In another set of experiments, the researchers fed mice alcohol in their diets for 10 days along with a single-binge feeding — which is similar to what we see in people with alcohol use disorder — and compared their epigenetic profiles to mice not fed alcohol.
They took brain, blood and liver samples and analyzed the DNA for methyl groups on the PCSK9 gene and PCSK9 protein levels in liver. They found that in mice fed alcohol, methylation of the PCSK9 gene increased in all the tissues measured. But the mice given alcohol had lower PCSK9 protein levels in the liver.
Kaminsky says results from the liver samples puzzled them. These samples had many more methyl groups on PCSK9 but not the increased protein levels that would be expected. They looked back in human liver samples from people with alcohol dependence who underwent a liver transplant and noticed a similar pattern: more methylation on PCSK9 and unexpectedly lower PCSK9 protein levels. In samples from people who abused alcohol, the researchers detected that PCSK9 gene expression was only a third of the level in people who didn’t abuse alcohol.
“Given that alcohol is metabolized by the liver and can cause liver damage if used in large amounts over long periods of time, this result made immediate sense—the liver cells were dying, which is why we didn’t see the high levels of PCSK9 protein as would be expected,” says lead author of the study Falk Lohoff, M.D., of the NIAAA. The researchers confirmed this by looking at a set of human tissue samples from patients with end-stage liver disease.
Kaminsky and Lohoff concluded that PCSK9 regulation by alcohol seems to be dynamic, with small amounts of alcohol leading to lower PCSK9 methylation and gene expression, while chronic heavy alcohol use leads to higher methylation and higher gene expression, with ultimately low PCSK9 protein levels due to liver damage.
In people, PCSK9 is found at its highest levels in liver, but is also found in other tissues, such as brain and blood. PCSK9 binds to the “bad cholesterol” receptors and blocks uptake and breakdown of bad cholesterol by cells, leading to accumulation in the bloodstream, where it then presumably clogs arteries.
A new class of cholesterol-lowering drugs, for those who either can’t tolerate statins or for whom statins don’t work, reduces PCSK9 protein levels and helps take bad cholesterol out of the bloodstream. The drugs are expensive and carry some side effects.
“So far, the safety and interaction of PCSK9 inhibitors and alcohol use hasn’t been studied, but this is an important area of research given how common alcohol use is,” says Lohoff. “Our finding of a PCSK9-alcohol link is intriguing, since PCSK9 inhibitors might be particularly useful in lowering bad cholesterol for people who have high PCSK9 levels due to drinking.” Also, he says, PCSK9 inhibitors aren’t metabolized by the liver, which is often damaged in individuals with heavy chronic alcohol use, meaning they wouldn’t put an extra strain on the liver as some other medications might.
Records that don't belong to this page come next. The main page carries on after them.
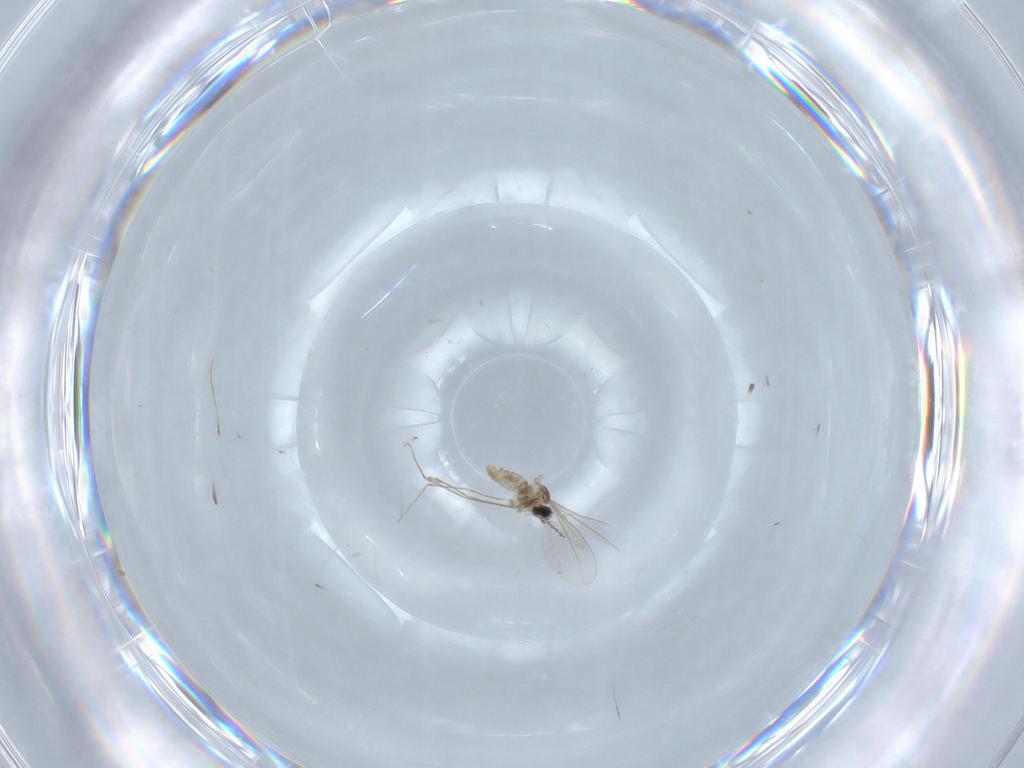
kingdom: Animalia
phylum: Arthropoda
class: Insecta
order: Diptera
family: Cecidomyiidae
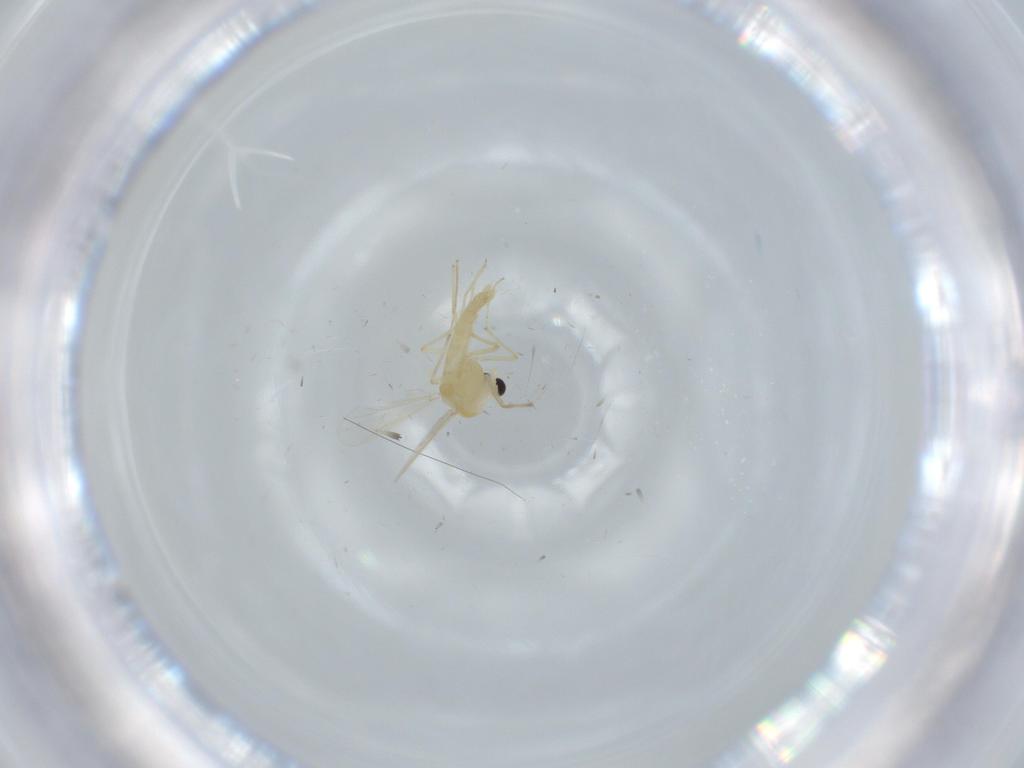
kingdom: Animalia
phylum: Arthropoda
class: Insecta
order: Diptera
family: Chironomidae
Among the limitations of their study, the researchers say, is that they only looked at tissue DNA samples at one point of time. Because of this, they don’t know if the epigenetic changes they observed are stable over time or reversible.
Additional authors on the study include Ilenna Jones of Johns Hopkins University; Jill Sorcher, Allison Rosen, Kelsey Mauro, Rebecca Fanelli, Reza Momenan, Colin Hodgkinson, Melanie Schwandt, David George, Andrew Holmes, Zhou Zhou, Ming-Jiang Xu, Bin Gao, Hui Sun, Monte Phillips, Christine Muench and George Koob of the NIAAA; and Leandro Vendruscolo of the National Institute on Drug Abuse.
Intramural funding for the study was provided by the NIAAA (ZIA-AA000242).